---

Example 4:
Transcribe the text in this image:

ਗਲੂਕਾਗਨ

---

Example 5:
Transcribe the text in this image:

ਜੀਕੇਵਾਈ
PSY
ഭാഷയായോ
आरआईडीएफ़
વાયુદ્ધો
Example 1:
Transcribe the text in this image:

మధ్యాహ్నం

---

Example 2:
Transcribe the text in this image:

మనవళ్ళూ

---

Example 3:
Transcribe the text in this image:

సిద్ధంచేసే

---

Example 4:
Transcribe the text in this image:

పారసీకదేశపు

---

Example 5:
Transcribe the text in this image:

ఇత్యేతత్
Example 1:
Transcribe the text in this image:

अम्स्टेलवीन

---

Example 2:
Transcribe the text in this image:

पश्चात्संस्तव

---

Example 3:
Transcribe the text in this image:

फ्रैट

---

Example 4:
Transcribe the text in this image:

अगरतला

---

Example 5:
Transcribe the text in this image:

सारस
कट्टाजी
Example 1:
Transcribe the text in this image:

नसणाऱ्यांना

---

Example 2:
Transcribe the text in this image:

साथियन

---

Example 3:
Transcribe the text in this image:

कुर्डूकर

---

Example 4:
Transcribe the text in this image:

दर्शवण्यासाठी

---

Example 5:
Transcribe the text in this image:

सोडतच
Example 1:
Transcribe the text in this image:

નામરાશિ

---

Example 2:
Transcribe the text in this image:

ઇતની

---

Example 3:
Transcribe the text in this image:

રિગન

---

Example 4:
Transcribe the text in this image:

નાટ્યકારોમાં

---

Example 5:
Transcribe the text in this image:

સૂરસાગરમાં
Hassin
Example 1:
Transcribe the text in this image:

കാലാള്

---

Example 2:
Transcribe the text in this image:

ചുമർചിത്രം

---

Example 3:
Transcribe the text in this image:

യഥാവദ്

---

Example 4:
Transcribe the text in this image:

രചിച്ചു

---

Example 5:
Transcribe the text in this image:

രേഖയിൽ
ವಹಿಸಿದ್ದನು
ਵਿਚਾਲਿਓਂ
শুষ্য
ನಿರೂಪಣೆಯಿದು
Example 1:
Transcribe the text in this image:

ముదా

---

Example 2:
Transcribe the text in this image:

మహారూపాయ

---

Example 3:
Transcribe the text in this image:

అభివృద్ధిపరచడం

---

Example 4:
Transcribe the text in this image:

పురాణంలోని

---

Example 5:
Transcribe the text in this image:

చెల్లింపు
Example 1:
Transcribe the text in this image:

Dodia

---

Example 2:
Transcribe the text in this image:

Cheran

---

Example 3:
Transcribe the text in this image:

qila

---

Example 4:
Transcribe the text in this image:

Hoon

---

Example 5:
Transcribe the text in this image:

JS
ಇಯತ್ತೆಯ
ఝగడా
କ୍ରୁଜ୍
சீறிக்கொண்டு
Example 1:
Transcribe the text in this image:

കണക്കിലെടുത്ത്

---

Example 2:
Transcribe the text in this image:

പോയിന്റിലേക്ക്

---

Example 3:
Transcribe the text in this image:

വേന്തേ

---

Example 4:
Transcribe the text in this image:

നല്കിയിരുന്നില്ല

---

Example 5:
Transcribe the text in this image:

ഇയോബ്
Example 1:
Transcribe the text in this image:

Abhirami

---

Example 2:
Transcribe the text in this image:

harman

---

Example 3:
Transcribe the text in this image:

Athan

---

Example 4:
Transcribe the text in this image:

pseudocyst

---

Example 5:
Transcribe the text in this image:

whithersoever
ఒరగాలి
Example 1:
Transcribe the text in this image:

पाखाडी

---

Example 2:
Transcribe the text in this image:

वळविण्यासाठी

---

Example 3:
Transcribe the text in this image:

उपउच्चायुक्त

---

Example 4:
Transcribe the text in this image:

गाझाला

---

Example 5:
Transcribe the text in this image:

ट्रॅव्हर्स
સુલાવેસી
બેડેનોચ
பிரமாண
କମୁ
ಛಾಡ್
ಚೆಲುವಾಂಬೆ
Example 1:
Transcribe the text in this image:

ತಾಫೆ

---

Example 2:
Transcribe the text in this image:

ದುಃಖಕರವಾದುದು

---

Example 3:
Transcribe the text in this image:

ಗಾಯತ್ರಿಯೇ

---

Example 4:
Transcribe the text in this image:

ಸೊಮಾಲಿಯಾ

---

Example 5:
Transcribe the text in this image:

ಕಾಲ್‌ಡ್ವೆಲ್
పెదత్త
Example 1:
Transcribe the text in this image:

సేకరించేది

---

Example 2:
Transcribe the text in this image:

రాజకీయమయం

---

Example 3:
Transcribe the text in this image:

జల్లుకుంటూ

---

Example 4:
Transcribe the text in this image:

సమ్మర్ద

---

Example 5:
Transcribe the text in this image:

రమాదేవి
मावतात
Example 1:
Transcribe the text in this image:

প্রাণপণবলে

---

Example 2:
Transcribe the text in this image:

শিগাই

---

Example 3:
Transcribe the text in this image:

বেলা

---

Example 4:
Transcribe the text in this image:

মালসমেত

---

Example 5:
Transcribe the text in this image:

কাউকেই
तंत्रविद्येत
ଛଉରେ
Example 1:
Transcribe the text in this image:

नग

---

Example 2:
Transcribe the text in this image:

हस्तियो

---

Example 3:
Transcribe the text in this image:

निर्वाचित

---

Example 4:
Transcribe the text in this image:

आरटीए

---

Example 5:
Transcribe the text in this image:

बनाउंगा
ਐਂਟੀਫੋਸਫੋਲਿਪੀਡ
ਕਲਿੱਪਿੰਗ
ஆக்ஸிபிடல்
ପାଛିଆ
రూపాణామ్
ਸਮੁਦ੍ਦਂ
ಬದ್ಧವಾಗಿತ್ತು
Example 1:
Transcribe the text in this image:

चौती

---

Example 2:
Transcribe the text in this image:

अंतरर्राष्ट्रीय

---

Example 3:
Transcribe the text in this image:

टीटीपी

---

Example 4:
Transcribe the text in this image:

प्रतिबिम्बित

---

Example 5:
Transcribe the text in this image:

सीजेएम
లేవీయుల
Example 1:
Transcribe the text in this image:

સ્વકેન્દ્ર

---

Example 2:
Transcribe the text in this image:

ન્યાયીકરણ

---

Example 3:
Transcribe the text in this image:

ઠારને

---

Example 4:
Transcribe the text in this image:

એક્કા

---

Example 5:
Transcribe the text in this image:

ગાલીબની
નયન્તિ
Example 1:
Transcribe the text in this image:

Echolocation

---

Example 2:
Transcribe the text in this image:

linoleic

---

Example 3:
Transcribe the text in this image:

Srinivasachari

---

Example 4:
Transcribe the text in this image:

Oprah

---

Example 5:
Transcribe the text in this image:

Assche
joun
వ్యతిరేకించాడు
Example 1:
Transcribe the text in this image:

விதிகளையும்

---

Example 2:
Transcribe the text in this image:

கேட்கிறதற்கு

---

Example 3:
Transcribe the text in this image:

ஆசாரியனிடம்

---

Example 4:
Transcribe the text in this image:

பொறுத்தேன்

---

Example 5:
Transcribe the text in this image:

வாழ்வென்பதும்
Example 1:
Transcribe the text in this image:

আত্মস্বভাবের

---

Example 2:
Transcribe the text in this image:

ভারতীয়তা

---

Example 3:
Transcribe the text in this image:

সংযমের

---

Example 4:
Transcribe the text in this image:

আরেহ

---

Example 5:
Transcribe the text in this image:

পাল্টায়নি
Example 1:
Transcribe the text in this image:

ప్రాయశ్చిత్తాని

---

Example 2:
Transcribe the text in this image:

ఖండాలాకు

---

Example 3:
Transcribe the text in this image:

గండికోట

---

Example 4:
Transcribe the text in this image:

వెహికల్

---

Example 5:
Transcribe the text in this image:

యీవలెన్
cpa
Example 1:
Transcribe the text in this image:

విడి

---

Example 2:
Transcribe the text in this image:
----------------
→ **EXERCISE**
Every line above is to be transcribed exactly, with nothing dropped.

→ **YOUR SOLUTION**
---

Example 4:
Transcribe the text in this image:

ਗਲੂਕਾਗਨ

---

Example 5:
Transcribe the text in this image:

ਜੀਕੇਵਾਈ
PSY
ഭാഷയായോ
आरआईडीएफ़
વાયુદ્ધો
Example 1:
Transcribe the text in this image:

మధ్యాహ్నం

---

Example 2:
Transcribe the text in this image:

మనవళ్ళూ

---

Example 3:
Transcribe the text in this image:

సిద్ధంచేసే

---

Example 4:
Transcribe the text in this image:

పారసీకదేశపు

---

Example 5:
Transcribe the text in this image:

ఇత్యేతత్
Example 1:
Transcribe the text in this image:

अम्स्टेलवीन

---

Example 2:
Transcribe the text in this image:

पश्चात्संस्तव

---

Example 3:
Transcribe the text in this image:

फ्रैट

---

Example 4:
Transcribe the text in this image:

अगरतला

---

Example 5:
Transcribe the text in this image:

सारस
कट्टाजी
Example 1:
Transcribe the text in this image:

नसणाऱ्यांना

---

Example 2:
Transcribe the text in this image:

साथियन

---

Example 3:
Transcribe the text in this image:

कुर्डूकर

---

Example 4:
Transcribe the text in this image:

दर्शवण्यासाठी

---

Example 5:
Transcribe the text in this image:

सोडतच
Example 1:
Transcribe the text in this image:

નામરાશિ

---

Example 2:
Transcribe the text in this image:

ઇતની

---

Example 3:
Transcribe the text in this image:

રિગન

---

Example 4:
Transcribe the text in this image:

નાટ્યકારોમાં

---

Example 5:
Transcribe the text in this image:

સૂરસાગરમાં
Hassin
Example 1:
Transcribe the text in this image:

കാലാള്

---

Example 2:
Transcribe the text in this image:

ചുമർചിത്രം

---

Example 3:
Transcribe the text in this image:

യഥാവദ്

---

Example 4:
Transcribe the text in this image:

രചിച്ചു

---

Example 5:
Transcribe the text in this image:

രേഖയിൽ
ವಹಿಸಿದ್ದನು
ਵਿਚਾਲਿਓਂ
শুষ্য
ನಿರೂಪಣೆಯಿದು
Example 1:
Transcribe the text in this image:

ముదా

---

Example 2:
Transcribe the text in this image:

మహారూపాయ

---

Example 3:
Transcribe the text in this image:

అభివృద్ధిపరచడం

---

Example 4:
Transcribe the text in this image:

పురాణంలోని

---

Example 5:
Transcribe the text in this image:

చెల్లింపు
Example 1:
Transcribe the text in this image:

Dodia

---

Example 2:
Transcribe the text in this image:

Cheran

---

Example 3:
Transcribe the text in this image:

qila

---

Example 4:
Transcribe the text in this image:

Hoon

---

Example 5:
Transcribe the text in this image:

JS
ಇಯತ್ತೆಯ
ఝగడా
କ୍ରୁଜ୍
சீறிக்கொண்டு
Example 1:
Transcribe the text in this image:

കണക്കിലെടുത്ത്

---

Example 2:
Transcribe the text in this image:

പോയിന്റിലേക്ക്

---

Example 3:
Transcribe the text in this image:

വേന്തേ

---

Example 4:
Transcribe the text in this image:

നല്കിയിരുന്നില്ല

---

Example 5:
Transcribe the text in this image:

ഇയോബ്
Example 1:
Transcribe the text in this image:

Abhirami

---

Example 2:
Transcribe the text in this image:

harman

---

Example 3:
Transcribe the text in this image:

Athan

---

Example 4:
Transcribe the text in this image:

pseudocyst

---

Example 5:
Transcribe the text in this image:

whithersoever
ఒరగాలి
Example 1:
Transcribe the text in this image:

पाखाडी

---

Example 2:
Transcribe the text in this image:

वळविण्यासाठी

---

Example 3:
Transcribe the text in this image:

उपउच्चायुक्त

---

Example 4:
Transcribe the text in this image:

गाझाला

---

Example 5:
Transcribe the text in this image:

ट्रॅव्हर्स
સુલાવેસી
બેડેનોચ
பிரமாண
କମୁ
ಛಾಡ್
ಚೆಲುವಾಂಬೆ
Example 1:
Transcribe the text in this image:

ತಾಫೆ

---

Example 2:
Transcribe the text in this image:

ದುಃಖಕರವಾದುದು

---

Example 3:
Transcribe the text in this image:

ಗಾಯತ್ರಿಯೇ

---

Example 4:
Transcribe the text in this image:

ಸೊಮಾಲಿಯಾ

---

Example 5:
Transcribe the text in this image:

ಕಾಲ್‌ಡ್ವೆಲ್
పెదత్త
Example 1:
Transcribe the text in this image:

సేకరించేది

---

Example 2:
Transcribe the text in this image:

రాజకీయమయం

---

Example 3:
Transcribe the text in this image:

జల్లుకుంటూ

---

Example 4:
Transcribe the text in this image:

సమ్మర్ద

---

Example 5:
Transcribe the text in this image:

రమాదేవి
मावतात
Example 1:
Transcribe the text in this image:

প্রাণপণবলে

---

Example 2:
Transcribe the text in this image:

শিগাই

---

Example 3:
Transcribe the text in this image:

বেলা

---

Example 4:
Transcribe the text in this image:

মালসমেত

---

Example 5:
Transcribe the text in this image:

কাউকেই
तंत्रविद्येत
ଛଉରେ
Example 1:
Transcribe the text in this image:

नग

---

Example 2:
Transcribe the text in this image:

हस्तियो

---

Example 3:
Transcribe the text in this image:

निर्वाचित

---

Example 4:
Transcribe the text in this image:

आरटीए

---

Example 5:
Transcribe the text in this image:

बनाउंगा
ਐਂਟੀਫੋਸਫੋਲਿਪੀਡ
ਕਲਿੱਪਿੰਗ
ஆக்ஸிபிடல்
ପାଛିଆ
రూపాణామ్
ਸਮੁਦ੍ਦਂ
ಬದ್ಧವಾಗಿತ್ತು
Example 1:
Transcribe the text in this image:

चौती

---

Example 2:
Transcribe the text in this image:

अंतरर्राष्ट्रीय

---

Example 3:
Transcribe the text in this image:

टीटीपी

---

Example 4:
Transcribe the text in this image:

प्रतिबिम्बित

---

Example 5:
Transcribe the text in this image:

सीजेएम
లేవీయుల
Example 1:
Transcribe the text in this image:

સ્વકેન્દ્ર

---

Example 2:
Transcribe the text in this image:

ન્યાયીકરણ

---

Example 3:
Transcribe the text in this image:

ઠારને

---

Example 4:
Transcribe the text in this image:

એક્કા

---

Example 5:
Transcribe the text in this image:

ગાલીબની
નયન્તિ
Example 1:
Transcribe the text in this image:

Echolocation

---

Example 2:
Transcribe the text in this image:

linoleic

---

Example 3:
Transcribe the text in this image:

Srinivasachari

---

Example 4:
Transcribe the text in this image:

Oprah

---

Example 5:
Transcribe the text in this image:

Assche
joun
వ్యతిరేకించాడు
Example 1:
Transcribe the text in this image:

விதிகளையும்

---

Example 2:
Transcribe the text in this image:

கேட்கிறதற்கு

---

Example 3:
Transcribe the text in this image:

ஆசாரியனிடம்

---

Example 4:
Transcribe the text in this image:

பொறுத்தேன்

---

Example 5:
Transcribe the text in this image:

வாழ்வென்பதும்
Example 1:
Transcribe the text in this image:

আত্মস্বভাবের

---

Example 2:
Transcribe the text in this image:

ভারতীয়তা

---

Example 3:
Transcribe the text in this image:

সংযমের

---

Example 4:
Transcribe the text in this image:

আরেহ

---

Example 5:
Transcribe the text in this image:

পাল্টায়নি
Example 1:
Transcribe the text in this image:

ప్రాయశ్చిత్తాని

---

Example 2:
Transcribe the text in this image:

ఖండాలాకు

---

Example 3:
Transcribe the text in this image:

గండికోట

---

Example 4:
Transcribe the text in this image:

వెహికల్

---

Example 5:
Transcribe the text in this image:

యీవలెన్
cpa
Example 1:
Transcribe the text in this image:

విడి

---

Example 2:
Transcribe the text in this image:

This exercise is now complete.